### Exercise prompt
The response has to reproduce all entries exactly while excluding their pictures.

### Information supplied
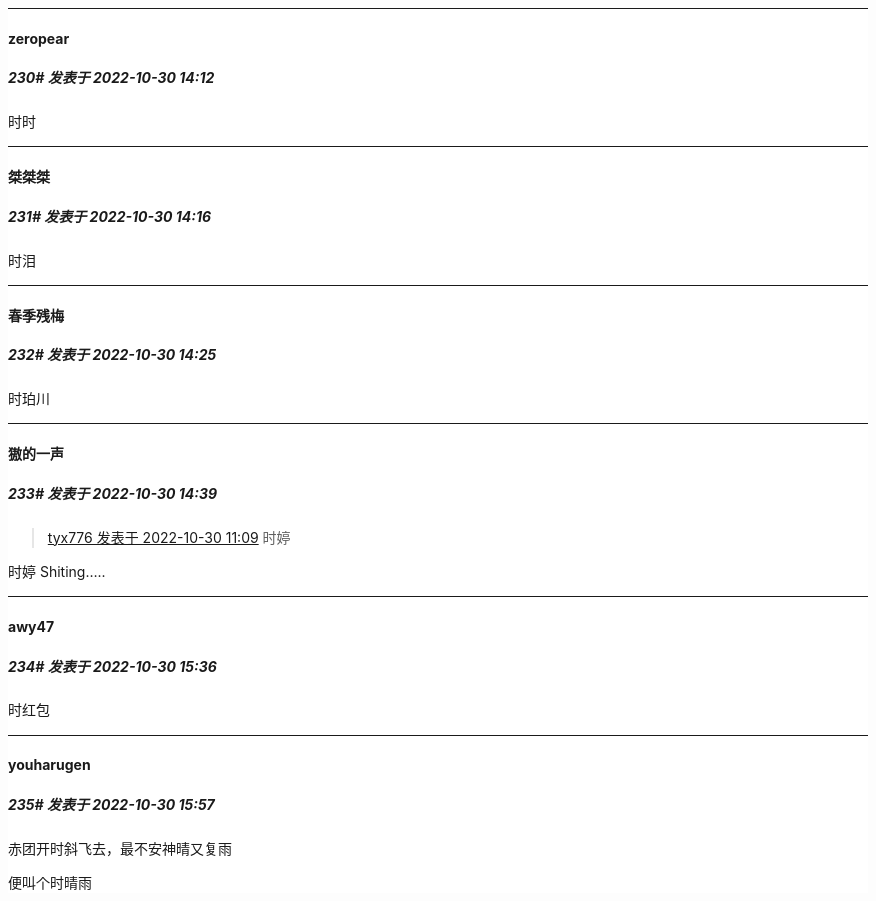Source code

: 

*****

####  zeropear  
##### 230#       发表于 2022-10-30 14:12

时时



*****

####  桀桀桀  
##### 231#       发表于 2022-10-30 14:16

时泪



*****

####  春季残梅  
##### 232#       发表于 2022-10-30 14:25

时珀川



*****

####  獓的一声  
##### 233#       发表于 2022-10-30 14:39

<blockquote><a href="httphttps://bbs.saraba1st.com/2b/forum.php?mod=redirect&amp;goto=findpost&amp;pid=58180612&amp;ptid=2102121" target="_blank">tyx776 发表于 2022-10-30 11:09</a>
时婷</blockquote>
时婷 Shiting…..



*****

####  awy47  
##### 234#       发表于 2022-10-30 15:36

时红包



*****

####  youharugen  
##### 235#       发表于 2022-10-30 15:57

赤团开时斜飞去，最不安神晴又复雨

便叫个时晴雨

### Result below
Source code

: 

*****

####  zeropear  
##### 230#       发表于 2022-10-30 14:12

时时



*****

####  桀桀桀  
##### 231#       发表于 2022-10-30 14:16

时泪



*****

####  春季残梅  
##### 232#       发表于 2022-10-30 14:25

时珀川



*****

####  獓的一声  
##### 233#       发表于 2022-10-30 14:39

<blockquote><a href="httphttps://bbs.saraba1st.com/2b/forum.php?mod=redirect&amp;goto=findpost&amp;pid=58180612&amp;ptid=2102121" target="_blank">tyx776 发表于 2022-10-30 11:09</a>
时婷</blockquote>
时婷 Shiting…..



*****

####  awy47  
##### 234#       发表于 2022-10-30 15:36

时红包



*****

####  youharugen  
##### 235#       发表于 2022-10-30 15:57

赤团开时斜飞去，最不安神晴又复雨

便叫个时晴雨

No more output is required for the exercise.